Seventeen, Already Someone’s Mother
Everyone, at some remove, knows a girl who got pregnant during school. You hear about it secondhand, the details already smoothed into anecdote by the time they reach you—Alex from the parallel class suddenly developed a latex allergy, or someone convinced herself a baby would hold together a relationship that was already obviously finished. It never holds anything together. Everyone knows this. And yet.
At seventeen I was doing all sorts of reckless things I had no real business doing, and the possibility of actually serious consequences felt theoretical—something that existed in cautionary pamphlets and other people’s lives. Which is, of course, exactly what every seventeen-year-old thinks. The gap between knowing the risk and feeling the risk is wide enough to drive a lot of bad decisions through.

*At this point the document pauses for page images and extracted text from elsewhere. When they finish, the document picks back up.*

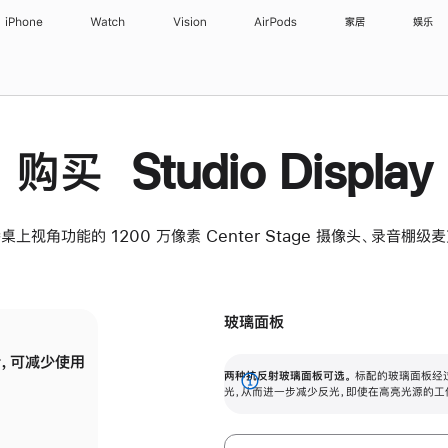
iPhone
Watch
Vision
AirPods
家居
娱乐
购买 Studio Display
桌上视角功能的 1200 万像素 Center Stage 摄像头、录音棚
玻璃面板
，可减少使用
纳米纹理玻璃面板可进一步减少反光，即使在
两种抗反射玻璃面板可选。
标配的玻璃面板经
。
有高亮光源的场所使用，也能保持出色画质。
展
光，从而进一步减少反光，即使在高亮光源的工
开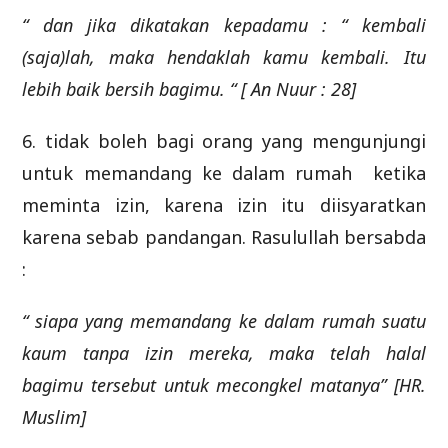
“ dan jika dikatakan kepadamu : “ kembali
(saja)lah, maka hendaklah kamu kembali. Itu
lebih baik bersih bagimu. “ [ An Nuur : 28]
6. tidak boleh bagi orang yang mengunjungi
untuk memandang ke dalam rumah ketika
meminta izin, karena izin itu diisyaratkan
karena sebab pandangan. Rasulullah bersabda
:
“ siapa yang memandang ke dalam rumah suatu
kaum tanpa izin mereka, maka telah halal
bagimu tersebut untuk mecongkel matanya” [HR.
Muslim]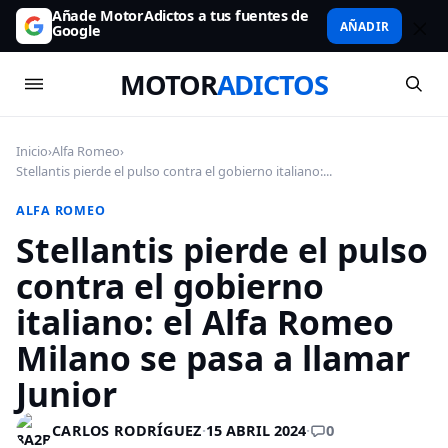
Añade MotorAdictos a tus fuentes de
AÑADIR
Google
MOTOR
ADICTOS
Inicio
›
Alfa Romeo
›
Stellantis pierde el pulso contra el gobierno italiano:...
ALFA ROMEO
Stellantis pierde el pulso
contra el gobierno
italiano: el Alfa Romeo
Milano se pasa a llamar
Junior
0
CARLOS RODRÍGUEZ
·
15 ABRIL 2024
·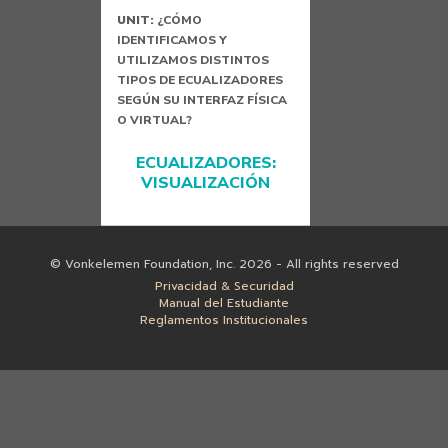
UNIT:
¿CÓMO
IDENTIFICAMOS Y
UTILIZAMOS DISTINTOS
TIPOS DE ECUALIZADORES
SEGÚN SU INTERFAZ FÍSICA
O VIRTUAL?
ECUALIZADORES:
VISUALIZACIÓN
© Vonkelemen Foundation, Inc. 2026 - All rights reserved
Privacidad & Securidad
Manual del Estudiante
Reglamentos Institucionales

Pauline is twenty-two, a student, and became a mother at seventeen—mid-school, mid-everything, with the full logistical weight of another person landing on her before she’d had much chance to sort out her own situation. You can meet that fact with condescension or with genuine respect, depending on how you’re built. She talked about what it was actually like on the web series Auf Klo—not the abstracted, PSA-ready version of the story but the real texture of it. Maybe that’s worth something to someone currently in the middle of it, trying to figure out whether the future still belongs to them. It does. Probably.